THE TASK -
Retype, word for word, the lines from the first line of the entries through the line that holds "ऊर्जा हानि को"; leave out the pictures.

Transcribed page contents:
★ ★ ★ ★ ★
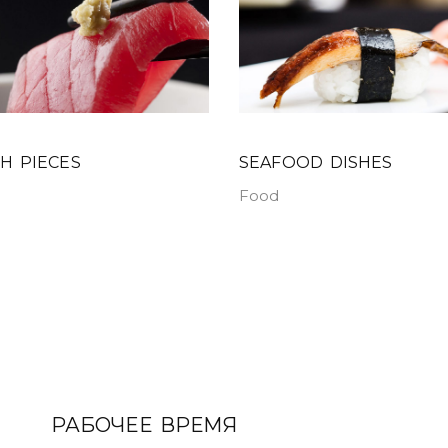
H PIECES
SEAFOOD DISHES
Food
РАБОЧЕЕ ВРЕМЯ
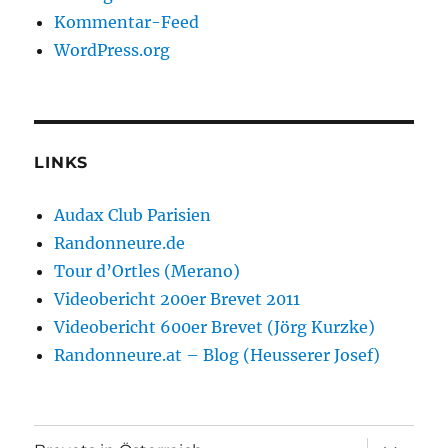
Kommentar-Feed
WordPress.org
LINKS
Audax Club Parisien
Randonneure.de
Tour d’Ortles (Merano)
Videobericht 200er Brevet 2011
Videobericht 600er Brevet (Jörg Kurzke)
Randonneure.at – Blog (Heusserer Josef)
Unterme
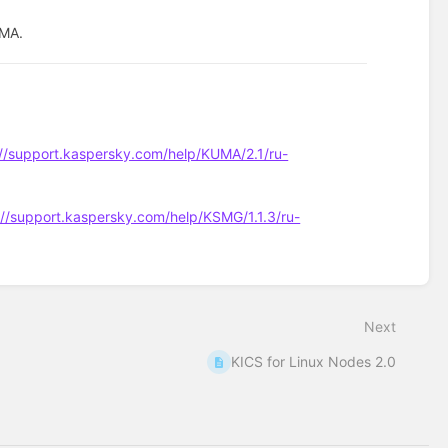
MA.
://support.kaspersky.com/help/KUMA/2.1/ru-
://support.kaspersky.com/help/KSMG/1.1.3/ru-
Next
KICS for Linux Nodes 2.0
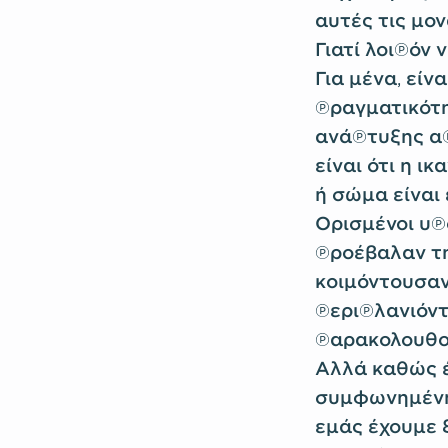
αυτές τις μον
Γιατί λοιπόν
Για μένα, είν
πραγματικότη
ανάπτυξης απ
είναι ότι η ι
ή σώμα είναι
Ορισμένοι υπ
προέβαλαν τη
κοιμόντουσαν
περιπλανιόντ
παρακολουθο
Αλλά καθώς έ
συμφωνημένη 
εμάς έχουμε ξ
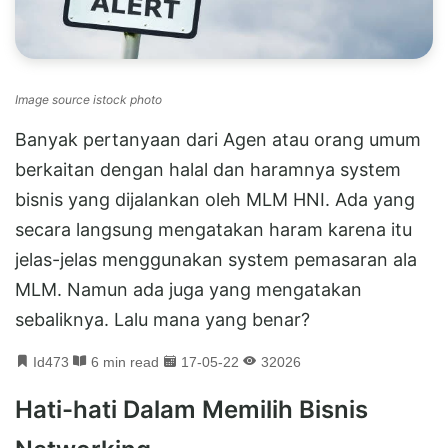
Image source istock photo
Banyak pertanyaan dari Agen atau orang umum
berkaitan dengan halal dan haramnya system
bisnis yang dijalankan oleh MLM HNI. Ada yang
secara langsung mengatakan haram karena itu
jelas-jelas menggunakan system pemasaran ala
MLM. Namun ada juga yang mengatakan
sebaliknya. Lalu mana yang benar?
Id473
6 min read
17-05-22
32026
Hati-hati Dalam Memilih Bisnis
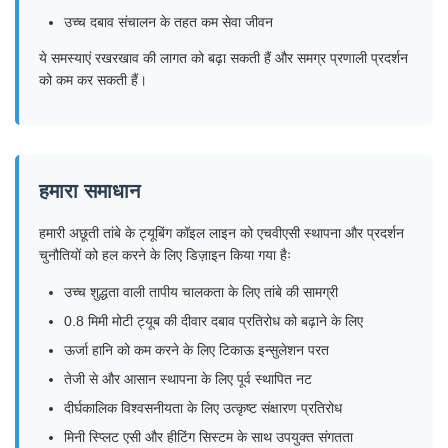
उच्च दबाव संचालन के तहत कम सेवा जीवन
ये समस्याएं रखरखाव की लागत को बढ़ा सकती हैं और समग्र प्रणाली प्रदर्शन
को कम कर सकती हैं।
हमारा समाधान
हमारी अछूती तांबे के ट्यूबिंग कॉइल लाइन को एचवीएसी स्थापना और प्रदर्शन
चुनौतियों को हल करने के लिए डिज़ाइन किया गया हैः
उच्च शुद्धता वाली तापीय चालकता के लिए तांबे की सामग्री
0.8 मिमी मोटी ट्यूब की दीवार दबाव प्रतिरोध को बढ़ाने के लिए
ऊर्जा हानि को कम करने के लिए टिकाऊ इन्सुलेशन परत
तेजी से और आसान स्थापना के लिए पूर्व स्थापित नट
दीर्घकालिक विश्वसनीयता के लिए उत्कृष्ट संक्षारण प्रतिरोध
मिनी स्प्लिट एसी और हीटिंग सिस्टम के साथ उपयुक्त संगतता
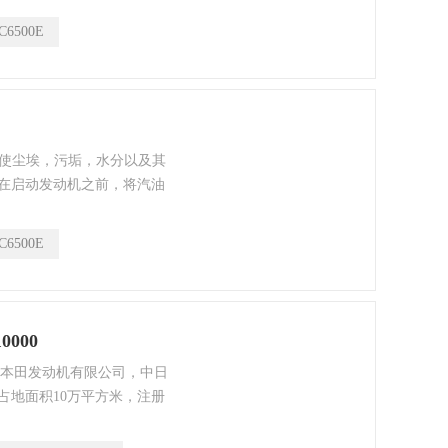
售摩托车的售后服务；进口
C6500E
要使尘埃，污垢，水分以及其
在启动发动机之前，将汽油
C6500E
000
嘉陵-本田发动机有限公司，中日
占地面积10万平方米，注册
从事生产、销售通用汽油发动
的售后服务；进口分销本田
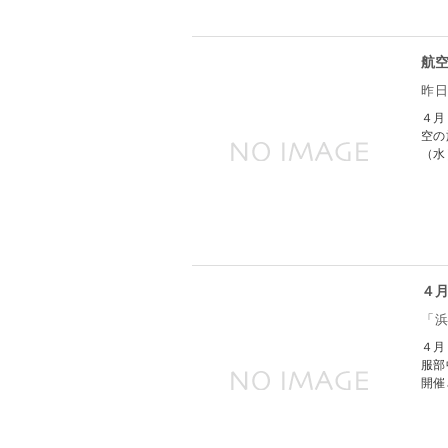
航
昨日
４月
空の
（水
４
「浜
４月
服部
開催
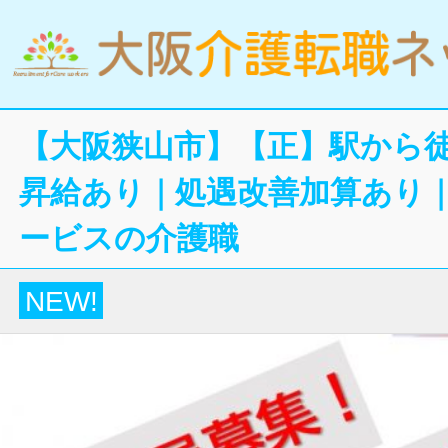
【大阪狭山市】【正】駅から徒
昇給あり｜処遇改善加算あり
ービスの介護職
NEW!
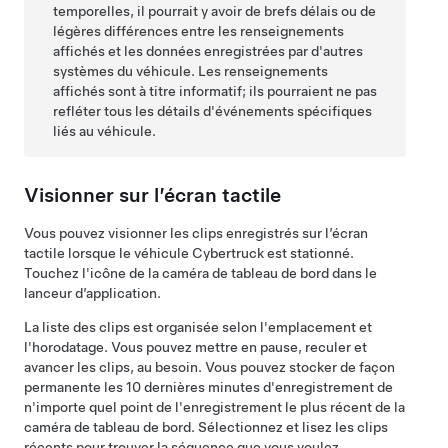
temporelles, il pourrait y avoir de brefs délais ou de
légères différences entre les renseignements
affichés et les données enregistrées par d'autres
systèmes du véhicule. Les renseignements
affichés sont à titre informatif; ils pourraient ne pas
refléter tous les détails d'événements spécifiques
liés au véhicule.
Visionner sur l’écran tactile
Vous pouvez visionner les clips enregistrés sur l’écran
tactile lorsque le véhicule
Cybertruck
est stationné.
Touchez l'icône de la caméra de tableau de bord dans le
lanceur d’application.
La liste des clips est organisée selon l'emplacement et
l'horodatage. Vous pouvez mettre en pause, reculer et
avancer les clips, au besoin. Vous pouvez stocker de façon
permanente les 10 dernières minutes d'enregistrement de
n'importe quel point de l'enregistrement le plus récent de la
caméra de tableau de bord. Sélectionnez et lisez les clips
récents pour trouver la séquence que vous voulez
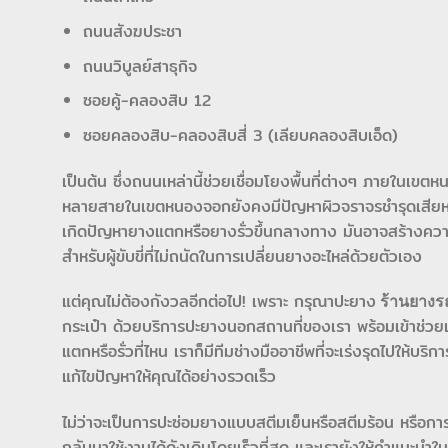
ถนนสังฆประชา
ถนนวิบูลย์สาธุกิจ
ซอยคู้-คลองสิบ 12
ซอยคลองสิบ-คลองสิบสี่ 3 (เลียบคลองสิบเอ็ด)
เป็นต้น ซึ่งถนนเหล่านี้ช่วยเชื่อมโยงพื้นที่ต่างๆ ภายในเ
หลายสายในเขตหนองจอกยังคงมีปัญหาผิวจราจรชำรุดเสียหาย 
เกิดปัญหายางแตกหรือยางรั่วขึ้นกลางทาง มันอาจสร้างควา
สำหรับผู้ขับขี่ที่ไม่ถนัดในการเปลี่ยนยางอะไหล่ด้วยตัวเอง
แต่คุณไม่ต้องกังวลอีกต่อไป! เพราะ กรุณาปะยาง
ร้านยางร
กระเป๋า ด้วยบริการปะยางนอกสถานที่ของเรา พร้อมเข้าช่ว
แตกหรือรั่วที่ไหน เราก็มีทีมช่างมืออาชีพที่จะเร่งรุดไปให
แก้ไขปัญหาให้คุณได้อย่างรวดเร็ว
ไม่ว่าจะเป็นการปะซ่อมยางแบบสตีมเย็นหรือสตีมร้อน หรือก
กลับมาใช้งานได้ดังเดิมโดยเร็วที่สุด และเรายังให้คำแนะนำ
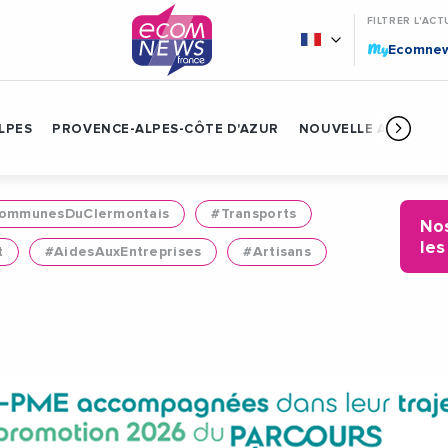
FILTRER L'ACT
My
Ecomne
LPES
PROVENCE-ALPES-CÔTE D'AZUR
NOUVELLE AQUITAIN
mmunesDuClermontais
#Transports
Nos
les
t
#AidesAuxEntreprises
#Artisans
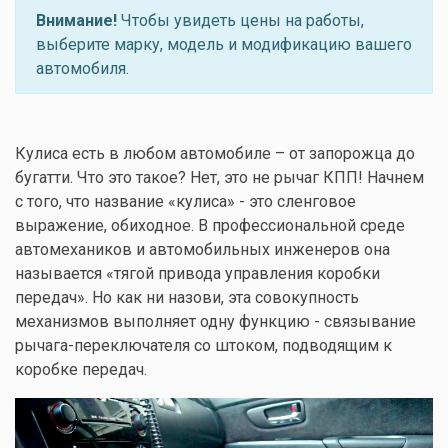
Внимание!
Чтобы увидеть цены на работы,
выберите марку, модель и модификацию вашего
автомобиля.
Кулиса есть в любом автомобиле – от запорожца до
бугатти. Что это такое? Нет, это не рычаг КПП! Начнем
с того, что название «кулиса» - это сленговое
выражение, обиходное. В профессиональной среде
автомехаников и автомобильных инженеров она
называется «тягой привода управления коробки
передач». Но как ни назови, эта совокупность
механизмов выполняет одну функцию - связывание
рычага-переключателя со штоком, подводящим к
коробке передач.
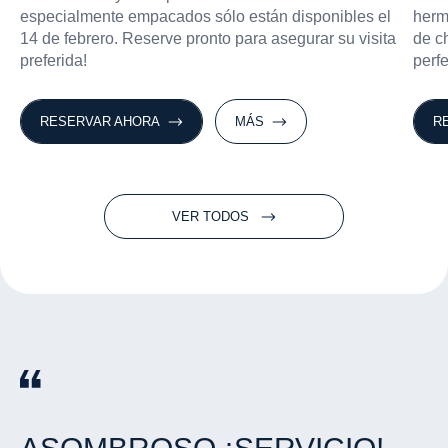
especialmente empacados sólo están disponibles el
herm
14 de febrero. Reserve pronto para asegurar su visita
de c
preferida!
perfe
RESERVAR AHORA
MÁS
R
VER TODOS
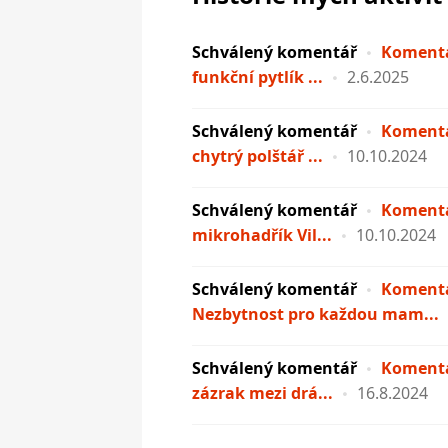
Schválený komentář
Komentá
funkční pytlík ...
2.6.2025
Schválený komentář
Komentá
chytrý polštář ...
10.10.2024
Schválený komentář
Komentá
mikrohadřík Vil...
10.10.2024
Schválený komentář
Komentá
Nezbytnost pro každou mam...
Schválený komentář
Komentá
zázrak mezi drá...
16.8.2024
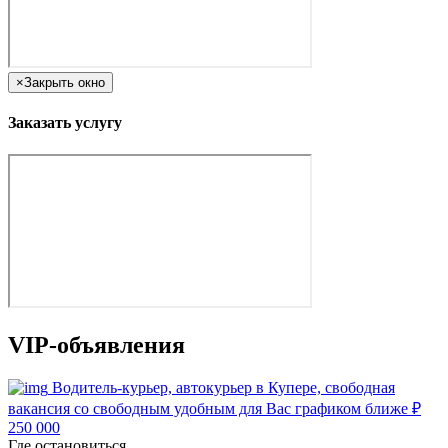
×
Закрыть окно
Заказать услугу
VIP-объявления
Водитель-курьер, автокурьер в Купере, свободная
вакансия со свободным удобным для Вас графиком ближе
₽
250 000
Где остановиться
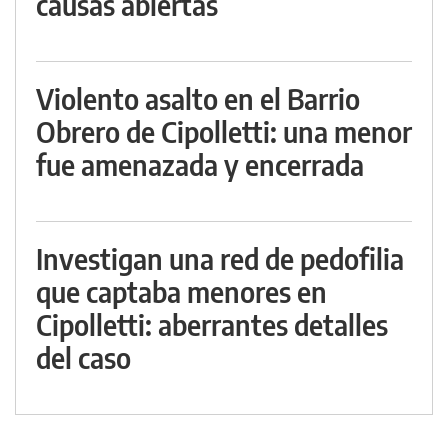
causas abiertas
Violento asalto en el Barrio
Obrero de Cipolletti: una menor
fue amenazada y encerrada
Investigan una red de pedofilia
que captaba menores en
Cipolletti: aberrantes detalles
del caso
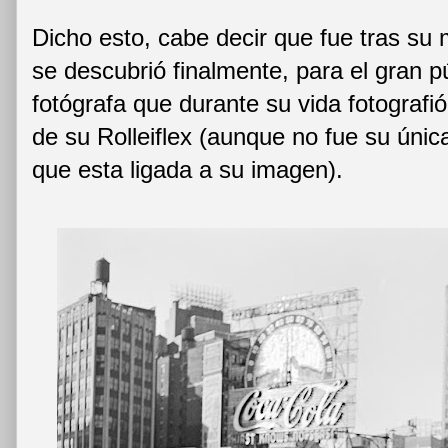
Dicho esto, cabe decir que fue tras s
se descubrió finalmente, para el gran pú
fotógrafa que durante su vida fotograf
de su Rolleiflex (aunque no fue su únic
que esta ligada a su imagen).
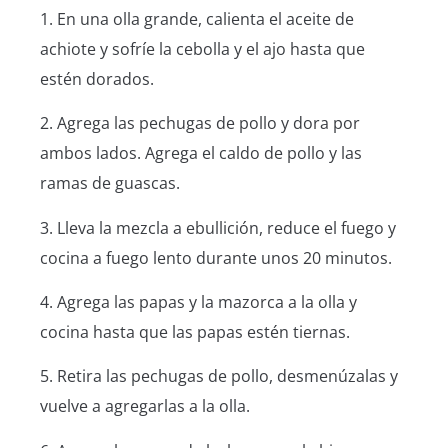
1. En una olla grande, calienta el aceite de
achiote y sofríe la cebolla y el ajo hasta que
estén dorados.
2. Agrega las pechugas de pollo y dora por
ambos lados. Agrega el caldo de pollo y las
ramas de guascas.
3. Lleva la mezcla a ebullición, reduce el fuego y
cocina a fuego lento durante unos 20 minutos.
4. Agrega las papas y la mazorca a la olla y
cocina hasta que las papas estén tiernas.
5. Retira las pechugas de pollo, desmenúzalas y
vuelve a agregarlas a la olla.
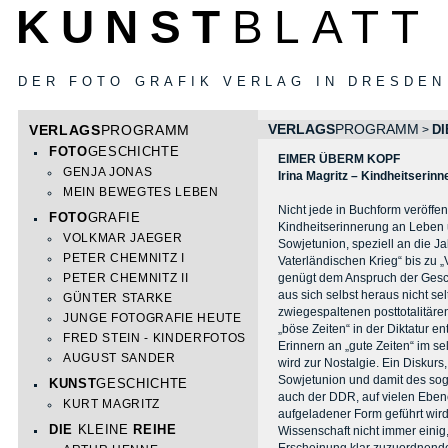
KUNST
BLATT
DER FOTO GRAFIK VERLAG IN DRESDEN
VERLAGS
PROGRAMM
VERLAGS
PROGRAMM
DI
>
FOTO
GESCHICHTE
EIMER ÜBERM KOPF
GENJA JONAS
Irina Magritz – Kindheitserin
MEIN BEWEGTES LEBEN
Nicht jede in Buchform veröffen
FOTO
GRAFIE
Kindheitserinnerung an Leben u
VOLKMAR JAEGER
Sowjetunion, speziell an die 
PETER CHEMNITZ I
Vaterländischen Krieg“ bis zu „
PETER CHEMNITZ II
genügt dem Anspruch der Gesch
aus sich selbst heraus nicht se
GÜNTER STARKE
zwiegespaltenen posttotalitäre
JUNGE FOTOGRAFIE HEUTE
„böse Zeiten“ in der Diktatur en
FRED STEIN - KINDERFOTOS
Erinnern an „gute Zeiten“ im s
AUGUST SANDER
wird zur Nostalgie. Ein Diskurs
Sowjetunion und damit des sog
KUNST
GESCHICHTE
auch der DDR, auf vielen Eben
KURT MAGRITZ
aufgeladener Form geführt wird.
DIE
KLEINE
REIHE
Wissenschaft nicht immer einig,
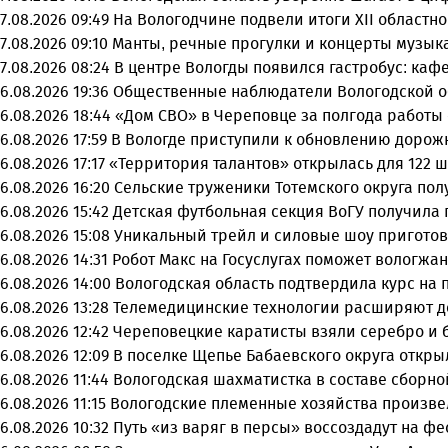
7.08.2026 09:49
На Вологодчине подвели итоги XII областн
7.08.2026 09:10
Манты, речные прогулки и концерты музыка
7.08.2026 08:24
В центре Вологды появился гастробус: каф
6.08.2026 19:36
Общественные наблюдатели Вологодской об
6.08.2026 18:44
«Дом СВО» в Череповце за полгода работы
6.08.2026 17:59
В Вологде приступили к обновлению дорож
6.08.2026 17:17
«Территория талантов» открылась для 122 ш
6.08.2026 16:20
Сельские труженики Тотемского округа пол
6.08.2026 15:42
Детская футбольная секция ВоГУ получила
6.08.2026 15:08
Уникальный трейл и силовые шоу приготов
6.08.2026 14:31
Робот Макс на Госуслугах поможет вологжа
6.08.2026 14:00
Вологодская область подтвердила курс на
6.08.2026 13:28
Телемедицинские технологии расширяют д
6.08.2026 12:42
Череповецкие каратисты взяли серебро и бр
6.08.2026 12:09
В поселке Щепье Бабаевского округа откр
6.08.2026 11:44
Вологодская шахматистка в составе сборно
6.08.2026 11:15
Вологодские племенные хозяйства произвел
6.08.2026 10:32
Путь «из варяг в персы» воссоздадут на ф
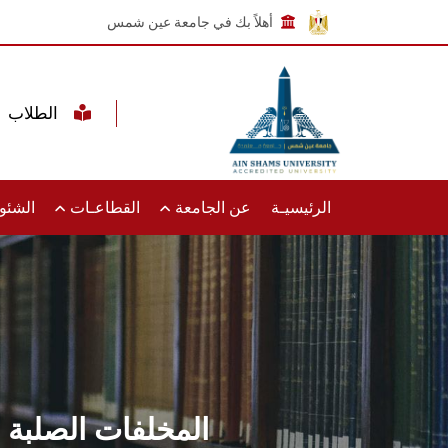
أهلاً بك في جامعة عين شمس
الطلاب
الرئيسيـة
عن الجامعة
القطاعـات
الشئون
المخلفات الصلبة و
★ ★ ★ ★ ★
SOLUTION TO THE EXERCISE -
H PIECES
SEAFOOD DISHES
Food
РАБОЧЕЕ ВРЕМЯ
Kommentar-Feed
WordPress.org
LINKS
Audax Club Parisien
Randonneure.de
Tour d’Ortles (Merano)
Videobericht 200er Brevet 2011
Videobericht 600er Brevet (Jörg Kurzke)
Randonneure.at – Blog (Heusserer Josef)
Unterme
MA.
://support.kaspersky.com/help/KUMA/2.1/ru-
://support.kaspersky.com/help/KSMG/1.1.3/ru-
Next
KICS for Linux Nodes 2.0
αυτές τις μον
Γιατί λοιπόν
Για μένα, είν
πραγματικότη
ανάπτυξης απ
είναι ότι η ι
ή σώμα είναι
Ορισμένοι υπ
προέβαλαν τη
κοιμόντουσαν
περιπλανιόντ
παρακολουθο
Αλλά καθώς έ
συμφωνημένη 
εμάς έχουμε ξ
Image source istock photo
Banyak pertanyaan dari Agen atau orang umum
berkaitan dengan halal dan haramnya system
bisnis yang dijalankan oleh MLM HNI. Ada yang
secara langsung mengatakan haram karena itu
jelas-jelas menggunakan system pemasaran ala
MLM. Namun ada juga yang mengatakan
sebaliknya. Lalu mana yang benar?
Id473
6 min read
17-05-22
32026
Hati-hati Dalam Memilih Bisnis
उच्च दबाव संचालन के तहत कम सेवा जीवन
ये समस्याएं रखरखाव की लागत को बढ़ा सकती हैं और समग्र प्रणाली प्रदर्शन
को कम कर सकती हैं।
हमारा समाधान
हमारी अछूती तांबे के ट्यूबिंग कॉइल लाइन को एचवीएसी स्थापना और प्रदर्शन
चुनौतियों को हल करने के लिए डिज़ाइन किया गया हैः
उच्च शुद्धता वाली तापीय चालकता के लिए तांबे की सामग्री
0.8 मिमी मोटी ट्यूब की दीवार दबाव प्रतिरोध को बढ़ाने के लिए
ऊर्जा हानि को कम करने के लिए टिकाऊ इन्सुलेशन परत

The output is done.